Les déplacés Il s’agit d’une catégorie qui inclut les « déplacés internes » qui ont été contraints de quitter leur lieu de vie mais n’ont pas franchi de frontière et demeurent donc en théorie sous la seule « protection » (mais on devrait plutôt dire sous la coupe) de leur propre gouvernement. Du fait de la multiplication et de l’aggravation des causes de déplacement (conflits, désastre climatique...), leur augmentation est exponentielle, et l’UNHCR (l’agence des Nations unies pour les réfugiés) est conduite à leur apporter une aide, même si cela ne relève pas strictement de son mandat.
Les déportés Un déporté est une personne dont le déplacement a été contraint et organisé par une institution étatique, généralement dans le cadre d’une opération de masse.
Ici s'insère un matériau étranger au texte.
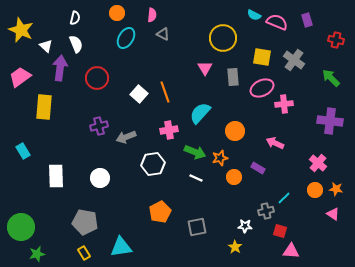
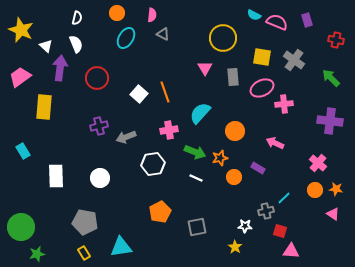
white semicircle at (75, 18): moved 2 px right
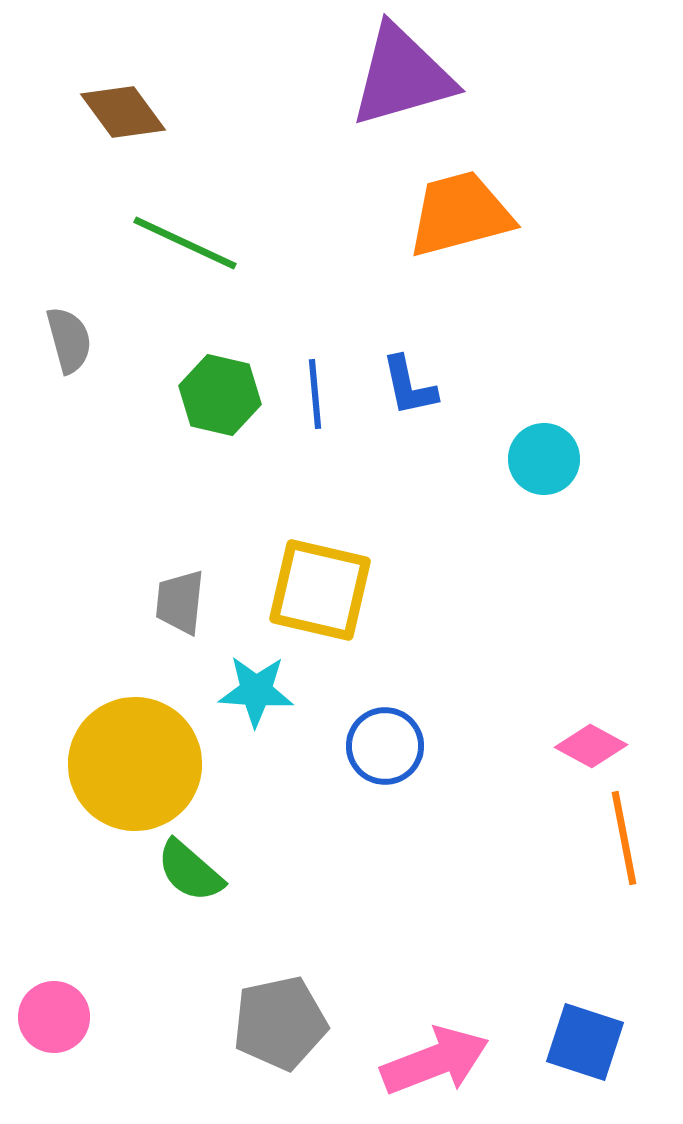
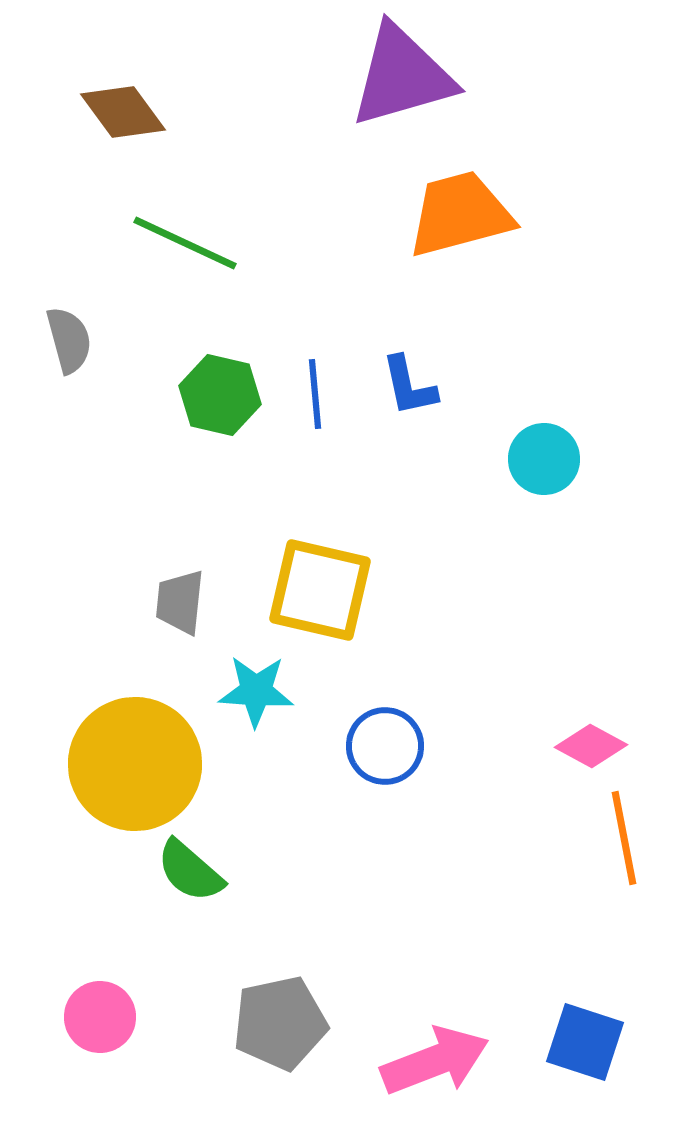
pink circle: moved 46 px right
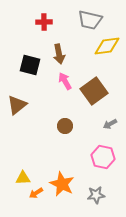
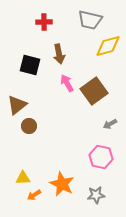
yellow diamond: moved 1 px right; rotated 8 degrees counterclockwise
pink arrow: moved 2 px right, 2 px down
brown circle: moved 36 px left
pink hexagon: moved 2 px left
orange arrow: moved 2 px left, 2 px down
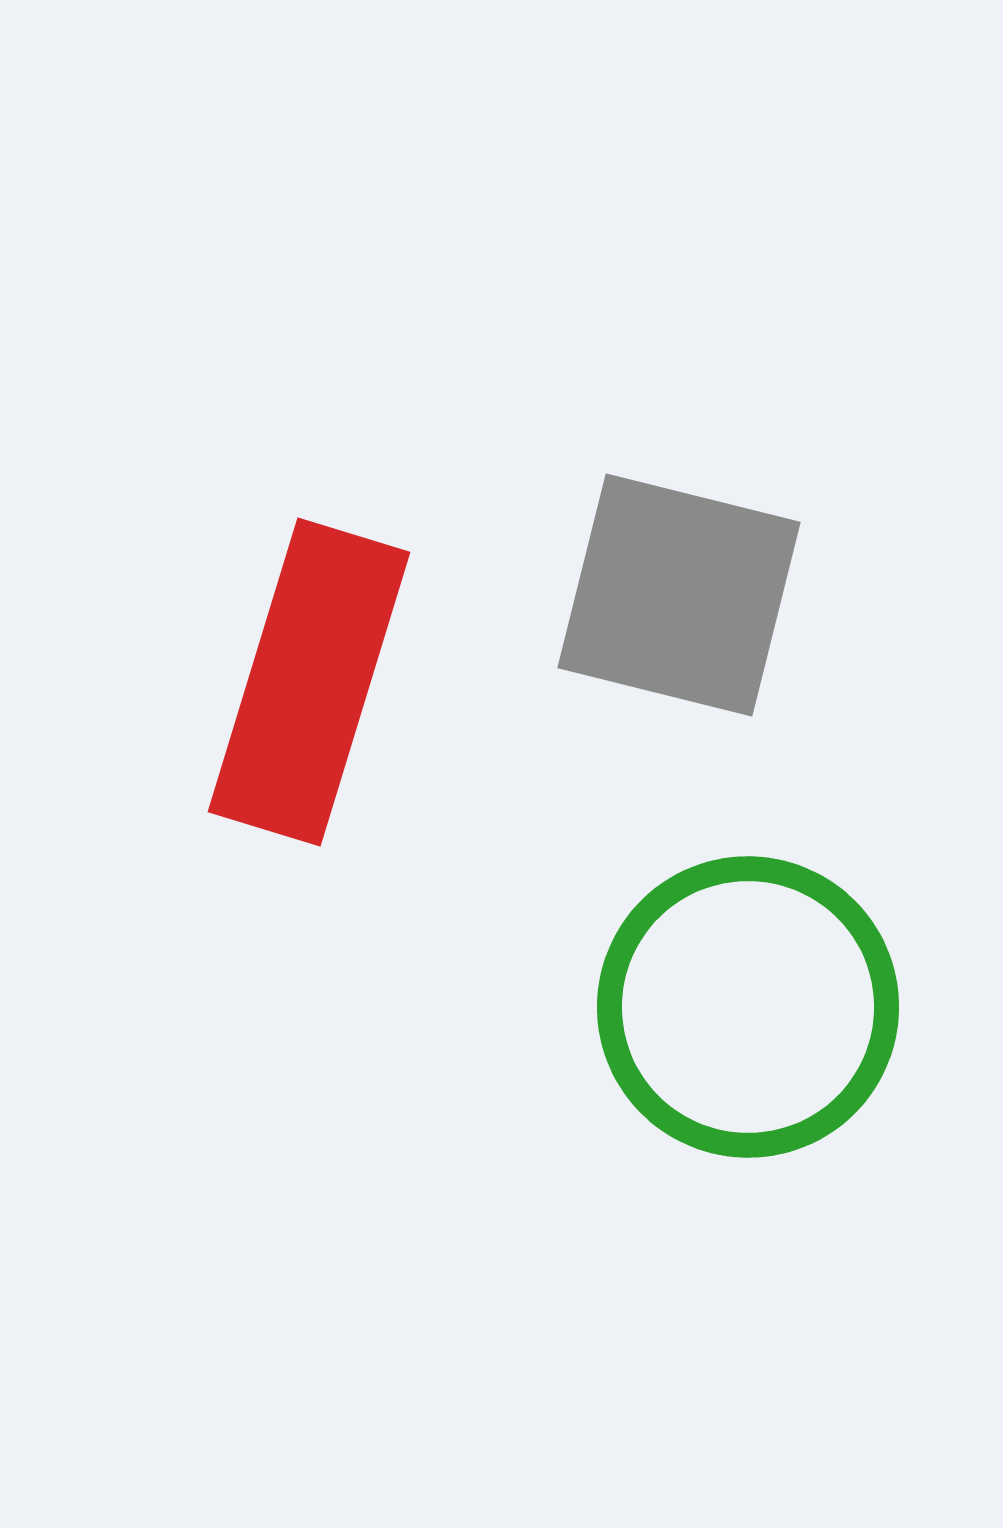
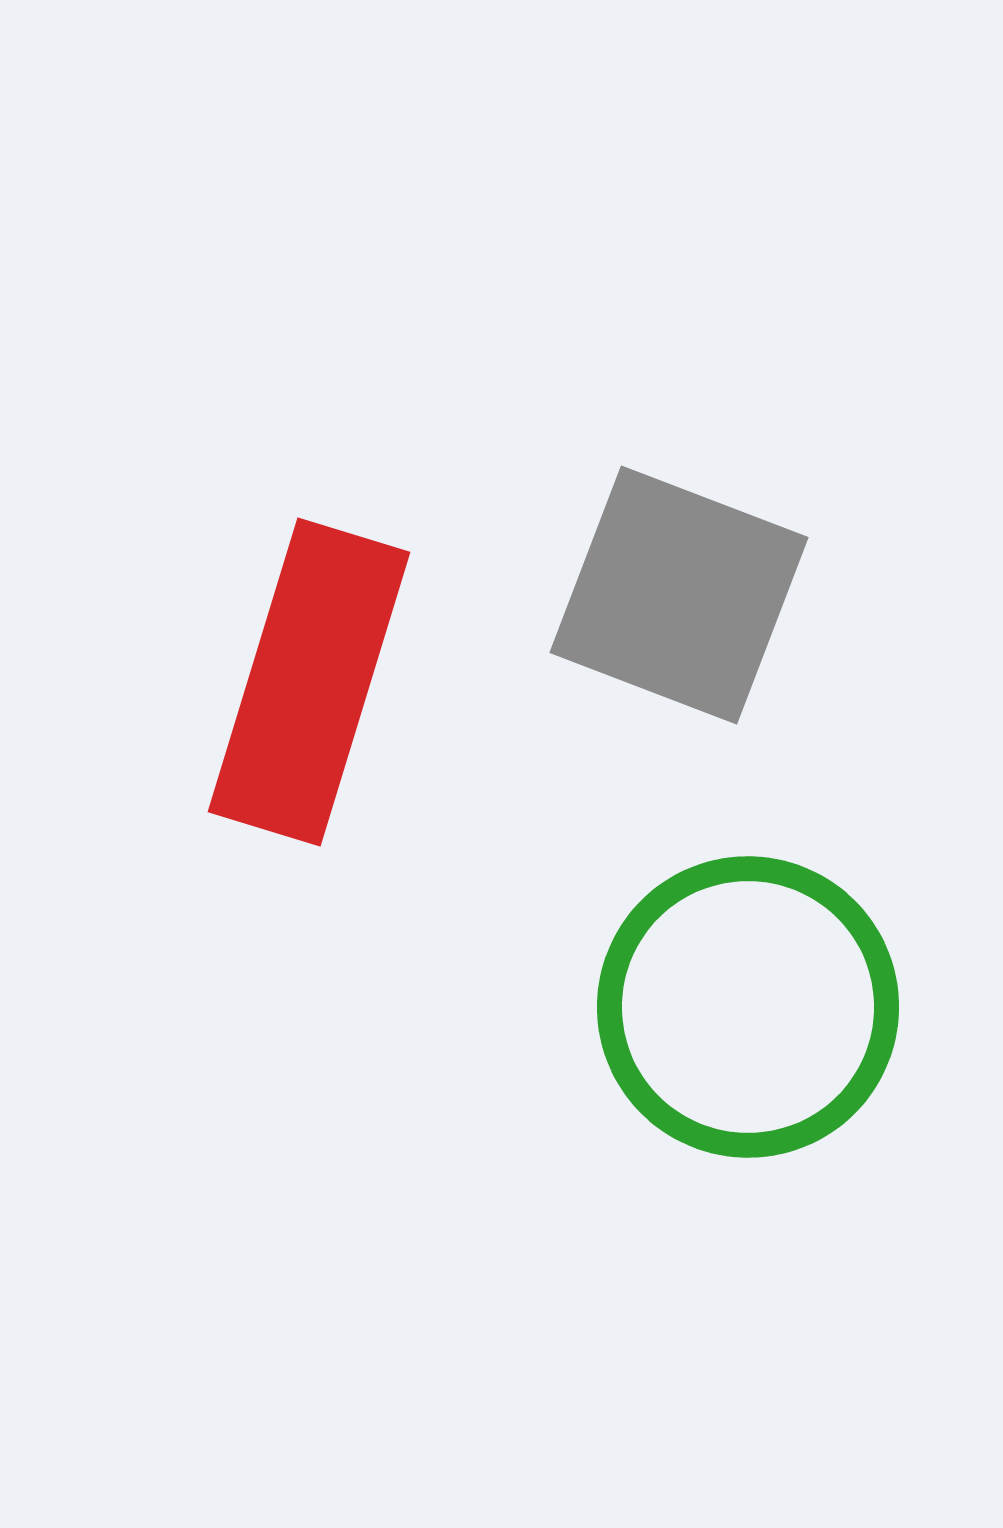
gray square: rotated 7 degrees clockwise
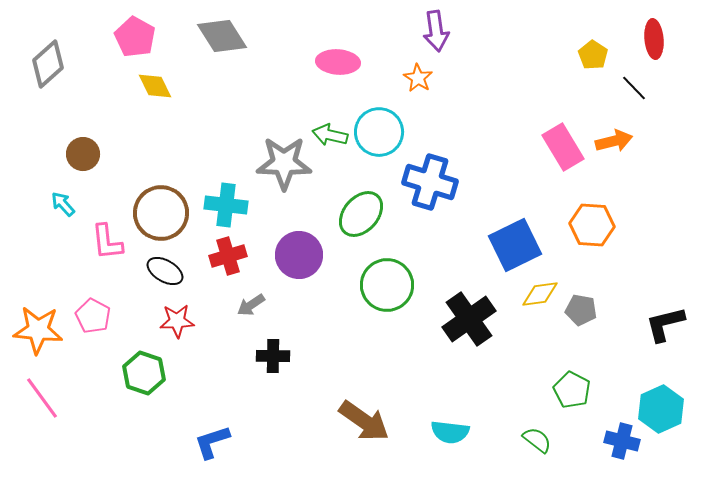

Les sans-papiers Un sans-papiers est une personne vivant et travaillant dans un pays mais sans statut légal. Sa situation découle d’un jeu bureaucratique opaque et de la manipulation de prétendus critères au service d’une politique d’ensemble. Il est le travailleur idéal pour les patrons et l’une des pièces majeures du dispositif libéral de division socio-ethnique du travail. Il est en pratique surexploité, empêché d’accéder aux droits les plus élémentaires, et racketté par l’État puisqu’il ne saurait avoir un retour sur ses impôts et ses cotisations.
L’immigration choisie La rhétorique sarkozienne a « popularisé » ce terme en France... comme si le choix par les États des « bons » et « mauvais » migrants au « bon » et « mauvais » moment était une innovation ! La réalité, c’est qu’avec la mise en avant de cette notion cyniquement euphémique, la voie était ouverte à une politique de droite extrême balançant constamment entre la tentation du proto apartheid de la « préférence nationale » façon FN et le pragmatisme libéral-raciste pratiqué d’ordinaire, avec une bonne ou mauvaise conscience à géométrie variable, par l’ensemble des partis de gouvernement. Ce sont peu ou prou les mêmes « choix » qui sont faits par la même classe sociale dans l’ensemble d’une Union européenne qui ne cesse de dériver à droite.
Migrants « politiques » et migrants « économiques » L’une des ruses favorites des États, soucieux de garder la main et de « choisir » à leur gré leurs immigrés, est quelquefois d’opposer le gentil et pauvre migrant « politique » (un tout petit peu légitime donc) au redoutable migrant « économique », au mieux le représentant de toute cette « misère du monde » qu’on ne peut pas accueillir, au pire un clandestin venu voler le travail des autochtones. Mais au contraire, quelquefois, il s’agit aussi d’utiliser le migrant « économique » dûment choisi contre la masse terrifique des damnés de la terre prête à déferler. Ce faisant, on fait semblant d’ignorer que, dans tous les cas, le réfugié politique devra chercher du travail ou que les migrants « économiques » viennent souvent de pays en proie à la guerre, au chaos ou soumis à des régimes sanguinaires, ou encore qu’à l’instar des Roms, ils ont été réduits à la misère par l’apartheid. En tout état de cause, l’enjeu est toujours de bien enfoncer dans la tête des autochtones (y compris quelquefois de migrants déjà installés) les notions de seuil de tolérance, surnombre, et autres billevesées...
Pourquoi toutes ces catégories ? Elles ne sont que la traduction d’une gestion étatique discriminatoire des individus, notamment à l’encontre des migrants. Elles ne sont pas seulement un rouage de la machine à fabriquer des sans-papiers, mais en créant de toutes pièces des hiérarchies et des conflits d’intérêts, elles assoient les rapports sociaux de domination tant de classe que de race (comme dans d’autres domaines, elles assoient les rapports sociaux de genre). C’est la négation même de la citoyenneté de résidence, seule à même d’assurer l’égalité des droits et que ne pourrait garantir à terme que la reconnaissance des principes de liberté de circulation et d’implantation.